Rather than sponsoring a story, what if you allowed readers to sponsor a reporter? In July, the rural town of Northfield, Minn., "hired" Bonnie Obremski to cover local topics like crime, education, and events on an existing blog called Locally Grown. Obremski's assignment is the pilot phase for a program being developed by Leonard Witt, a professor of communication at Kennesaw State University, just outside of Atlanta. Currently, Obremski's salary and expenses are paid for entirely by a grant from The Harnisch Foundation, but in coming months, Witt plans to raise enough local support from Northfield residents to pass the entire cost on to them. A community of 1,000 potential contributors, he says, each paying between $1 and $2 per week, would be sufficient. People in the community understand that eventually they'll be asked to ante up.
Obremski is confident the experiment will work, judging by the way she's gotten her readers involved in her reporting. "I invite my readers to participate in all parts of the story-making process online," she says. "Readers understand that I'm engaged with them in a two-way conversation.
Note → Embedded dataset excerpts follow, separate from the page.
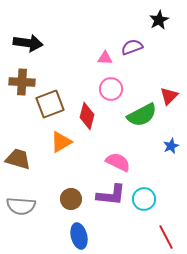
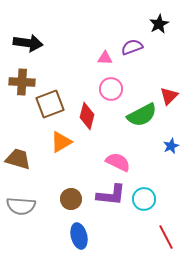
black star: moved 4 px down
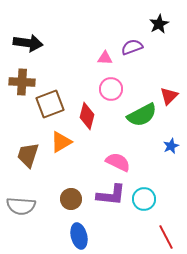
brown trapezoid: moved 10 px right, 4 px up; rotated 88 degrees counterclockwise
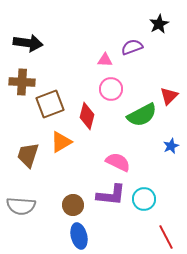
pink triangle: moved 2 px down
brown circle: moved 2 px right, 6 px down
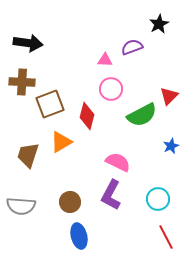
purple L-shape: rotated 112 degrees clockwise
cyan circle: moved 14 px right
brown circle: moved 3 px left, 3 px up
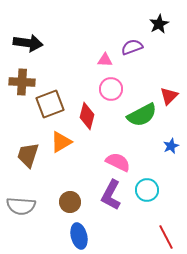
cyan circle: moved 11 px left, 9 px up
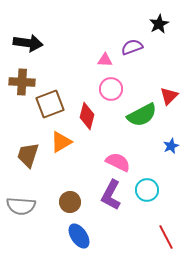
blue ellipse: rotated 20 degrees counterclockwise
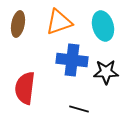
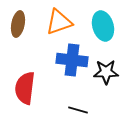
black line: moved 1 px left, 1 px down
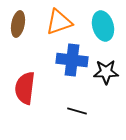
black line: moved 1 px left, 1 px down
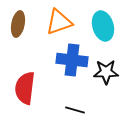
black line: moved 2 px left, 1 px up
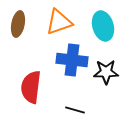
red semicircle: moved 6 px right, 1 px up
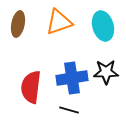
blue cross: moved 18 px down; rotated 16 degrees counterclockwise
black line: moved 6 px left
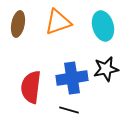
orange triangle: moved 1 px left
black star: moved 3 px up; rotated 10 degrees counterclockwise
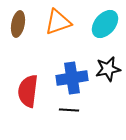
cyan ellipse: moved 2 px right, 2 px up; rotated 56 degrees clockwise
black star: moved 2 px right
red semicircle: moved 3 px left, 4 px down
black line: rotated 12 degrees counterclockwise
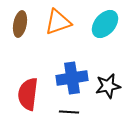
brown ellipse: moved 2 px right
black star: moved 17 px down
red semicircle: moved 3 px down
black line: moved 2 px down
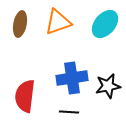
red semicircle: moved 3 px left, 2 px down
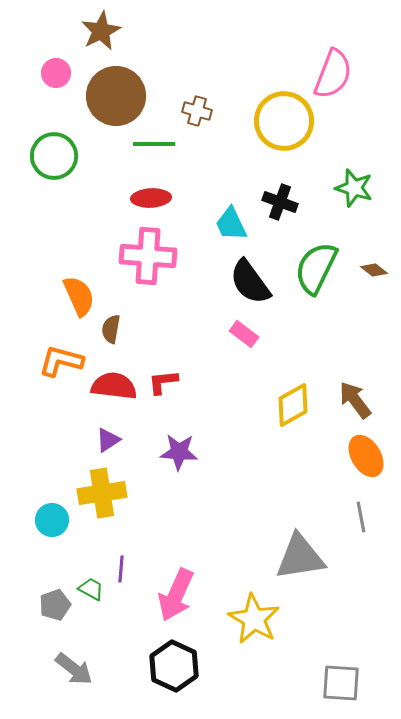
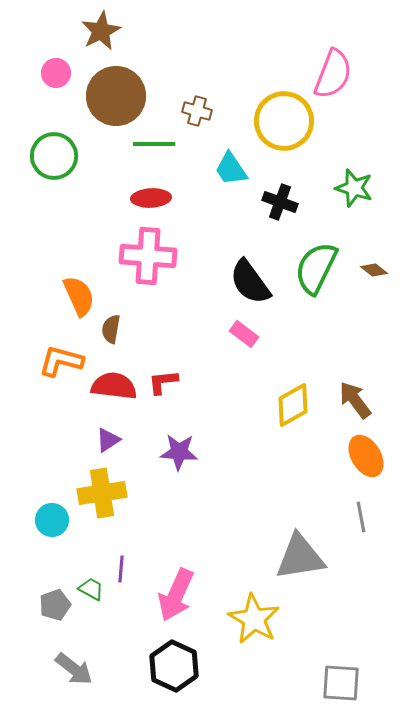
cyan trapezoid: moved 55 px up; rotated 9 degrees counterclockwise
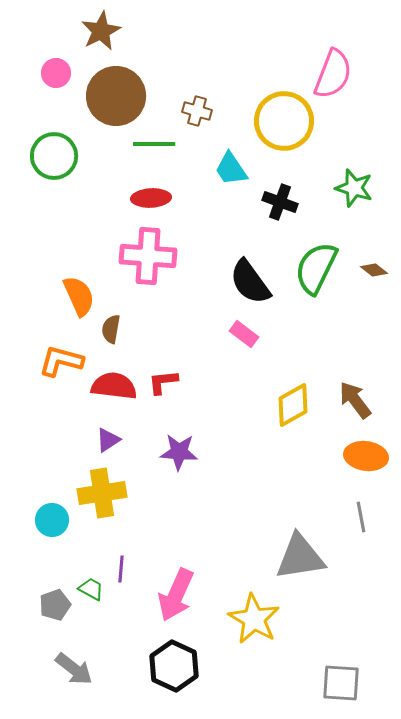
orange ellipse: rotated 51 degrees counterclockwise
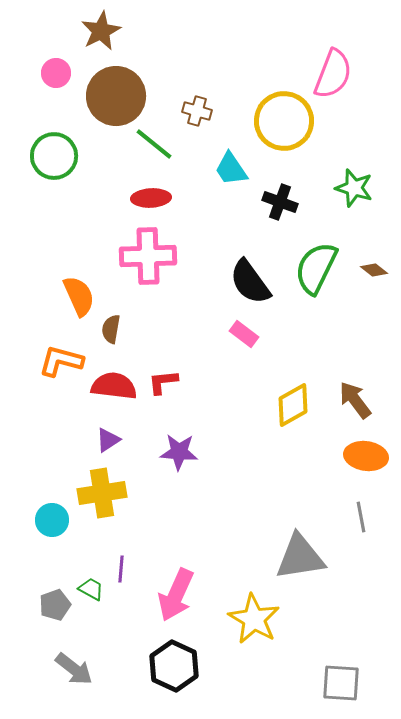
green line: rotated 39 degrees clockwise
pink cross: rotated 6 degrees counterclockwise
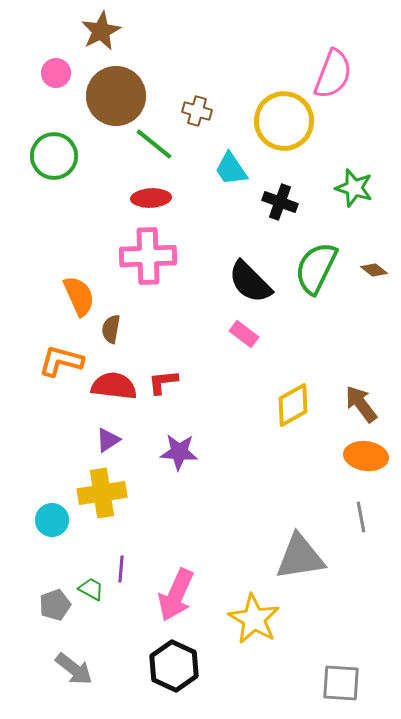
black semicircle: rotated 9 degrees counterclockwise
brown arrow: moved 6 px right, 4 px down
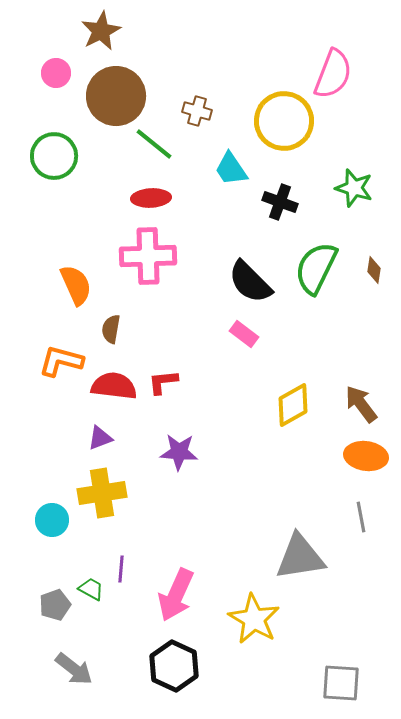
brown diamond: rotated 60 degrees clockwise
orange semicircle: moved 3 px left, 11 px up
purple triangle: moved 8 px left, 2 px up; rotated 12 degrees clockwise
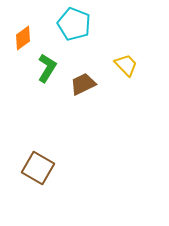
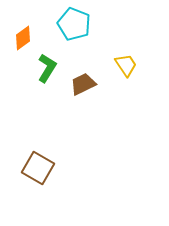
yellow trapezoid: rotated 10 degrees clockwise
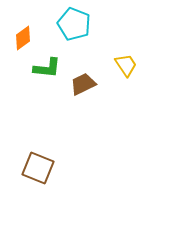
green L-shape: rotated 64 degrees clockwise
brown square: rotated 8 degrees counterclockwise
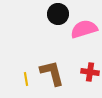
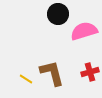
pink semicircle: moved 2 px down
red cross: rotated 24 degrees counterclockwise
yellow line: rotated 48 degrees counterclockwise
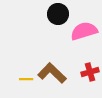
brown L-shape: rotated 32 degrees counterclockwise
yellow line: rotated 32 degrees counterclockwise
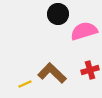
red cross: moved 2 px up
yellow line: moved 1 px left, 5 px down; rotated 24 degrees counterclockwise
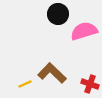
red cross: moved 14 px down; rotated 36 degrees clockwise
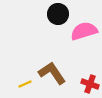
brown L-shape: rotated 12 degrees clockwise
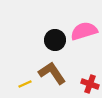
black circle: moved 3 px left, 26 px down
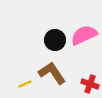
pink semicircle: moved 4 px down; rotated 8 degrees counterclockwise
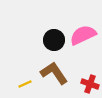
pink semicircle: moved 1 px left
black circle: moved 1 px left
brown L-shape: moved 2 px right
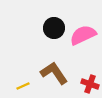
black circle: moved 12 px up
yellow line: moved 2 px left, 2 px down
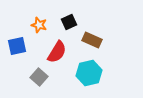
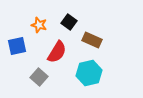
black square: rotated 28 degrees counterclockwise
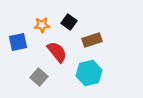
orange star: moved 3 px right; rotated 21 degrees counterclockwise
brown rectangle: rotated 42 degrees counterclockwise
blue square: moved 1 px right, 4 px up
red semicircle: rotated 70 degrees counterclockwise
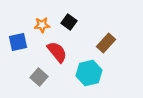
brown rectangle: moved 14 px right, 3 px down; rotated 30 degrees counterclockwise
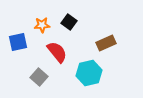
brown rectangle: rotated 24 degrees clockwise
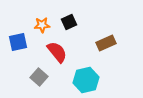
black square: rotated 28 degrees clockwise
cyan hexagon: moved 3 px left, 7 px down
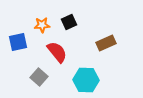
cyan hexagon: rotated 15 degrees clockwise
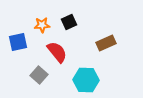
gray square: moved 2 px up
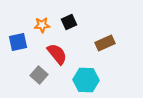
brown rectangle: moved 1 px left
red semicircle: moved 2 px down
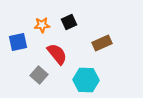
brown rectangle: moved 3 px left
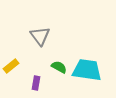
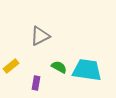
gray triangle: rotated 40 degrees clockwise
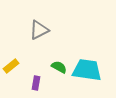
gray triangle: moved 1 px left, 6 px up
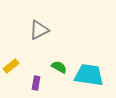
cyan trapezoid: moved 2 px right, 5 px down
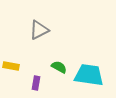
yellow rectangle: rotated 49 degrees clockwise
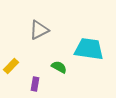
yellow rectangle: rotated 56 degrees counterclockwise
cyan trapezoid: moved 26 px up
purple rectangle: moved 1 px left, 1 px down
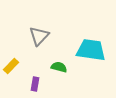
gray triangle: moved 6 px down; rotated 20 degrees counterclockwise
cyan trapezoid: moved 2 px right, 1 px down
green semicircle: rotated 14 degrees counterclockwise
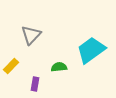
gray triangle: moved 8 px left, 1 px up
cyan trapezoid: rotated 44 degrees counterclockwise
green semicircle: rotated 21 degrees counterclockwise
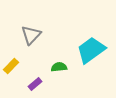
purple rectangle: rotated 40 degrees clockwise
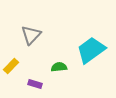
purple rectangle: rotated 56 degrees clockwise
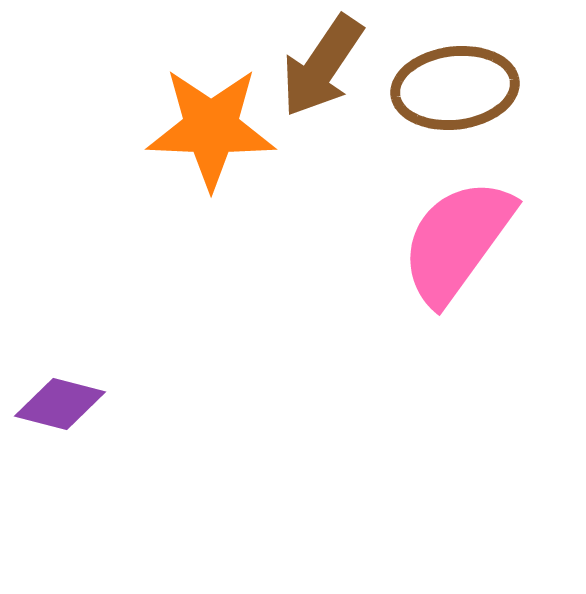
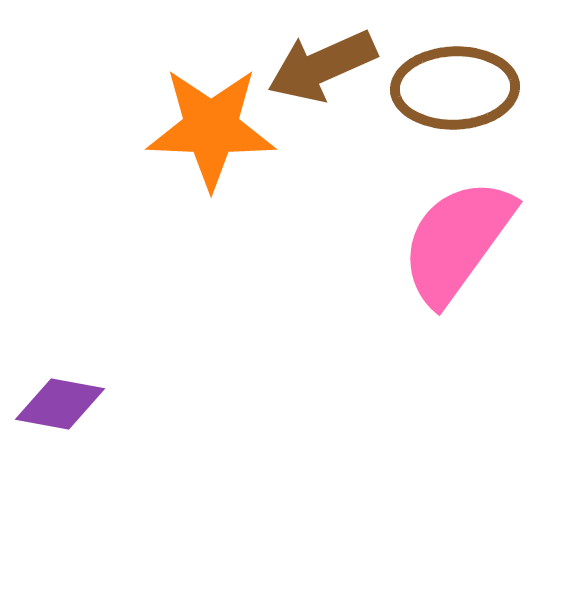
brown arrow: rotated 32 degrees clockwise
brown ellipse: rotated 5 degrees clockwise
purple diamond: rotated 4 degrees counterclockwise
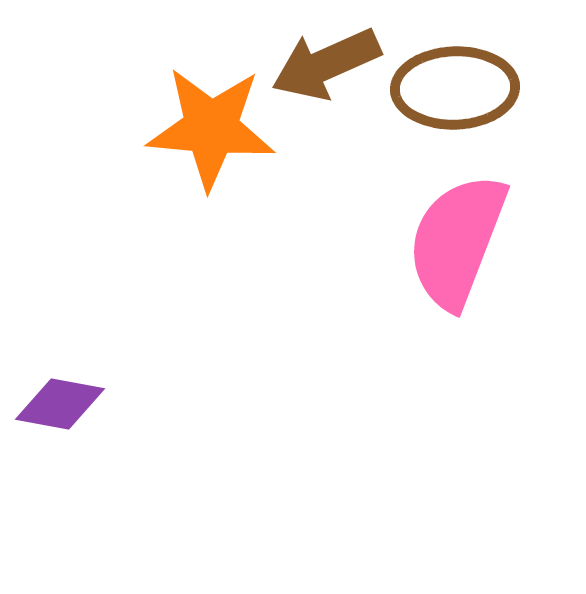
brown arrow: moved 4 px right, 2 px up
orange star: rotated 3 degrees clockwise
pink semicircle: rotated 15 degrees counterclockwise
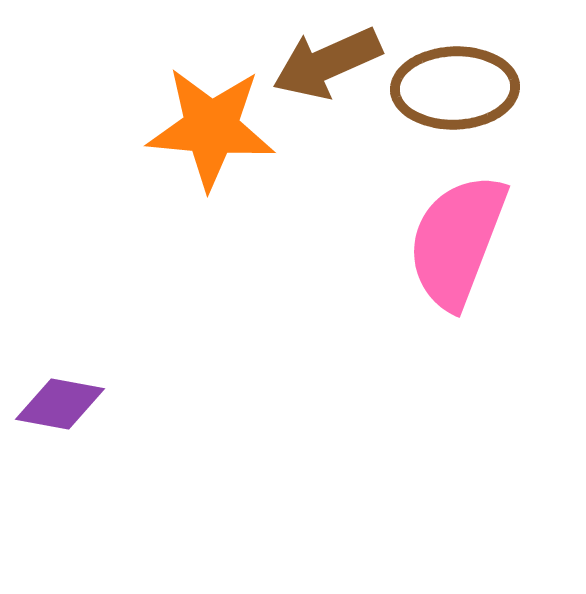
brown arrow: moved 1 px right, 1 px up
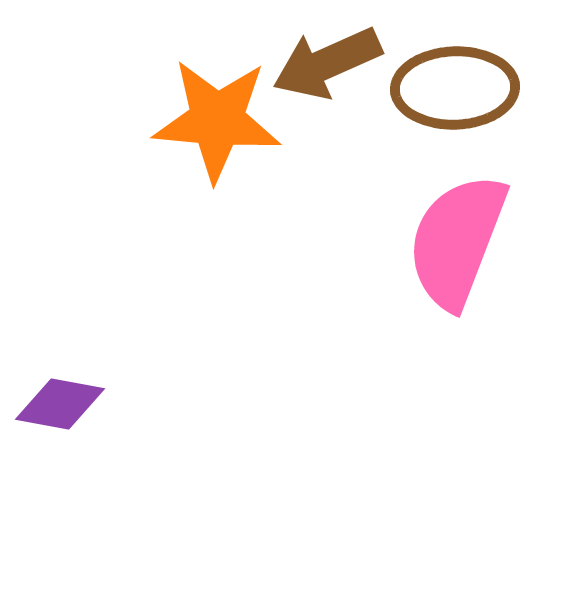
orange star: moved 6 px right, 8 px up
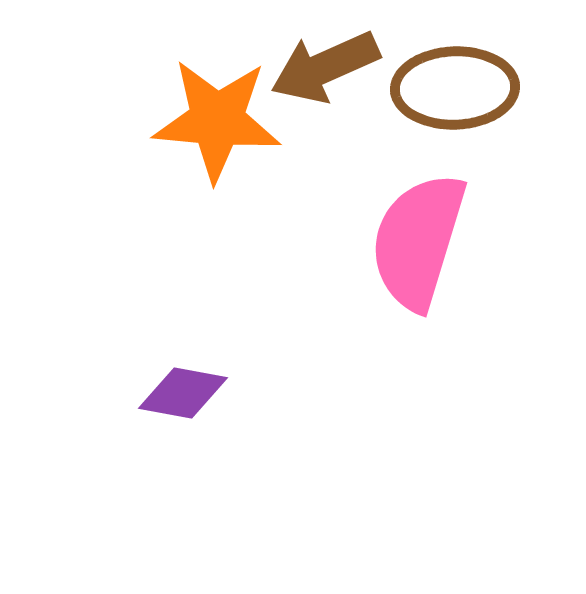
brown arrow: moved 2 px left, 4 px down
pink semicircle: moved 39 px left; rotated 4 degrees counterclockwise
purple diamond: moved 123 px right, 11 px up
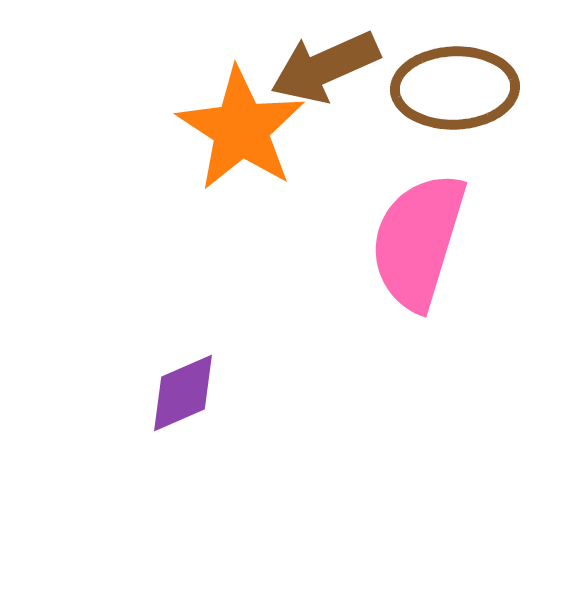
orange star: moved 24 px right, 9 px down; rotated 28 degrees clockwise
purple diamond: rotated 34 degrees counterclockwise
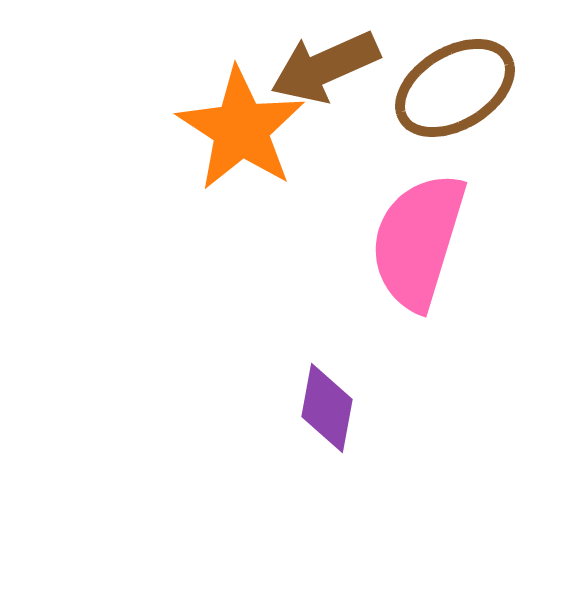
brown ellipse: rotated 29 degrees counterclockwise
purple diamond: moved 144 px right, 15 px down; rotated 56 degrees counterclockwise
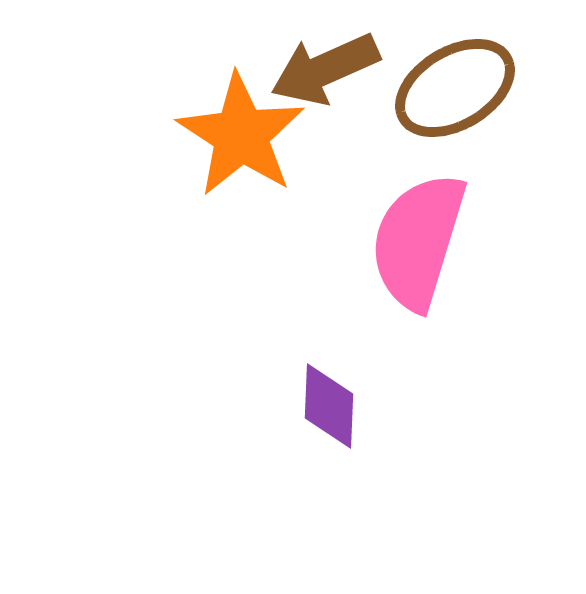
brown arrow: moved 2 px down
orange star: moved 6 px down
purple diamond: moved 2 px right, 2 px up; rotated 8 degrees counterclockwise
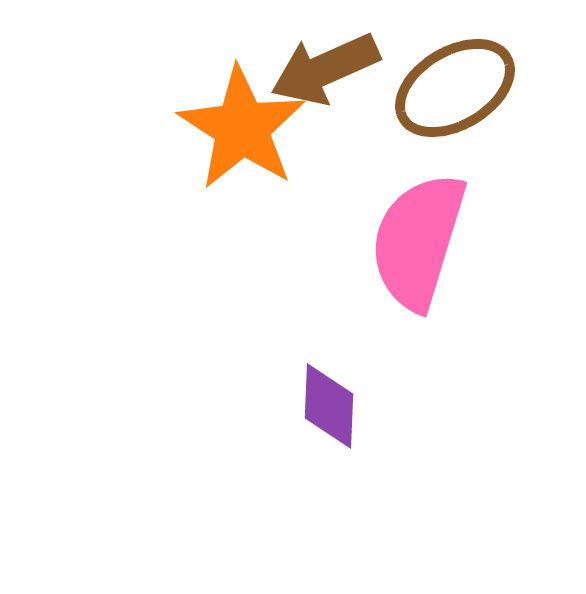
orange star: moved 1 px right, 7 px up
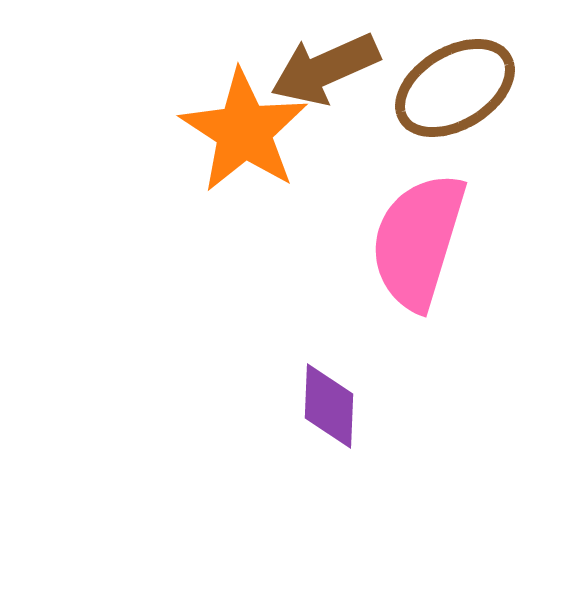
orange star: moved 2 px right, 3 px down
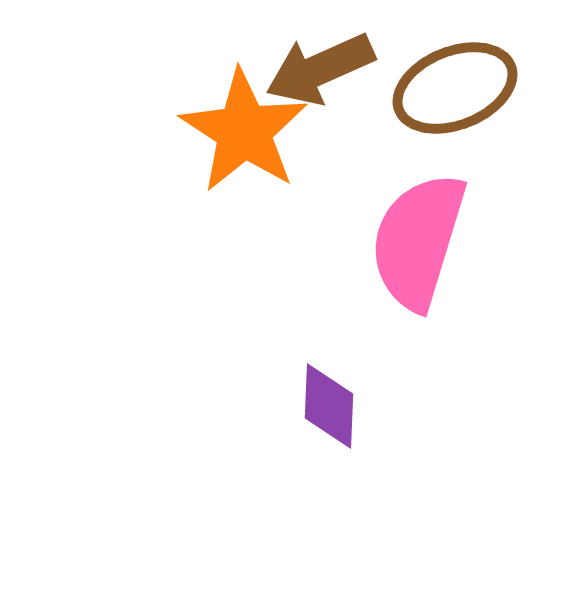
brown arrow: moved 5 px left
brown ellipse: rotated 9 degrees clockwise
They see how I get my information and how I process it."
Witt's larger vision, a project he calls Representative Journalism, is to bring this model to a hundred or more different communities in the country, both geographic and topic-centric. For example, one group of people with an interest in endangered species in Florida might sponsor its own journalist to write stories specifically focused on that topic. "We have this assumption that news is free," Witt says. Unless people become willing to pay, "We're going to reach a critical point where we're not going to have the kind of news we want anymore."
One online publication already exemplifies a hybrid model of community- and ad-supported journalism. In November 2007, former editor of the Minneapolis Star Tribune Joel Klein launched MinnPost, a site that relies on some display advertising, Knight Foundation grants totaling $390,000, and donations from more than 1,150 readers. Donations and advertising revenues are growing, and Klein says the business will be sustainable without any further foundation grants by 2011. "We're clearly experiments," Klein says, referring to his site as well as the other community-supported news outlets. "But I think it's an environment where everyone has to try new things."
In fact, not to try would be tantamount to buggy makers attempting to ignore the onslaught of the automobile.